── Dataset records ──

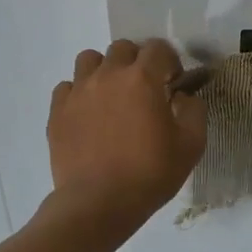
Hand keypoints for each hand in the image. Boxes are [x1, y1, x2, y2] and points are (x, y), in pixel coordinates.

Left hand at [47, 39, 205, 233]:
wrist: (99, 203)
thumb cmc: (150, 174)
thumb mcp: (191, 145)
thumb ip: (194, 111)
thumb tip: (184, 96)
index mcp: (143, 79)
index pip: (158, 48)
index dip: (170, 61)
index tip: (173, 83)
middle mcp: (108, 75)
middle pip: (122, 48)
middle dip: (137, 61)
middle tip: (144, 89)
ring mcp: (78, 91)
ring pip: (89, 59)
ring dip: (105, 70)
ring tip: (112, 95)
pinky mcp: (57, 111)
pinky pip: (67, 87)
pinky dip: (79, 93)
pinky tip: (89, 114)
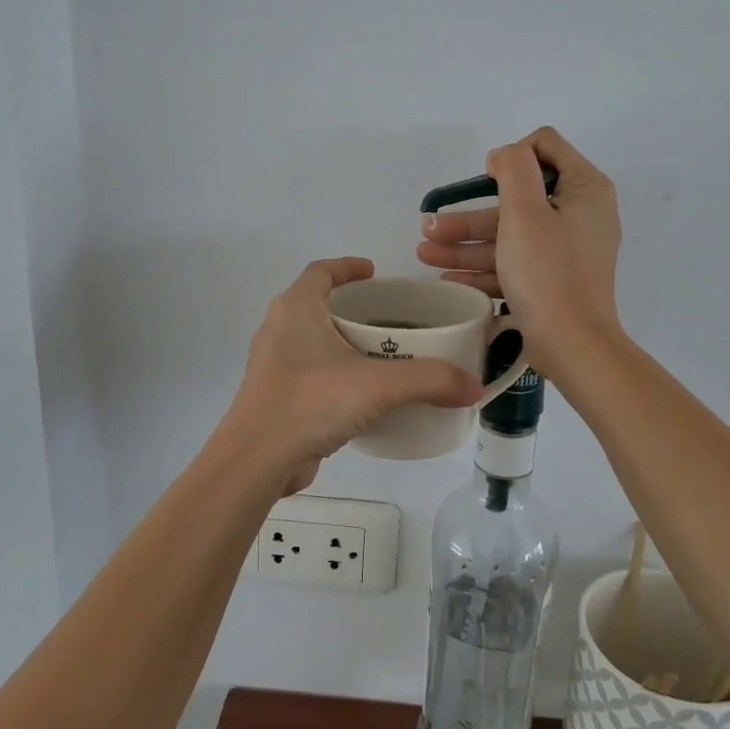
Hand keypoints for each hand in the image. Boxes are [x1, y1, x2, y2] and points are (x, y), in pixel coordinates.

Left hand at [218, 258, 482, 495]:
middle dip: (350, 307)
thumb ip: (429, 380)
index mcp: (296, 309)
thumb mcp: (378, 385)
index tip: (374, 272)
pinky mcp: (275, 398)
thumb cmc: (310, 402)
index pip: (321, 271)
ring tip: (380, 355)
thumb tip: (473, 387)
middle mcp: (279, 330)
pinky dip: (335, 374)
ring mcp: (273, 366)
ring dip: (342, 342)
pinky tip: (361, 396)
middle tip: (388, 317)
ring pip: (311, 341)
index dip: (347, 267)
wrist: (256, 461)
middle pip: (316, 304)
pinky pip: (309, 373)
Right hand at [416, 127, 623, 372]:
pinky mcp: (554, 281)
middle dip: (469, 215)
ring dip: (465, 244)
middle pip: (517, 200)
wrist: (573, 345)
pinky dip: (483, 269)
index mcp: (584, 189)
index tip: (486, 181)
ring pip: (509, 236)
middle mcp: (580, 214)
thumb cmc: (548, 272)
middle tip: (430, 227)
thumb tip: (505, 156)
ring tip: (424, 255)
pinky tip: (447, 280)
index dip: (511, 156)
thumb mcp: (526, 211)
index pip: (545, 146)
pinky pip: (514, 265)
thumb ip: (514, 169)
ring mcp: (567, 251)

───

» Try it
Word for word, retype the lines from the one containing "pinky tip: (447, 280)" through the final line of the data, including both ends and nothing more.

» Expected output
pinky tip: (447, 280)
index dip: (511, 156)
thumb mcp: (526, 211)
index pip: (545, 146)
pinky pip: (514, 265)
thumb ip: (514, 169)
ring mcp: (567, 251)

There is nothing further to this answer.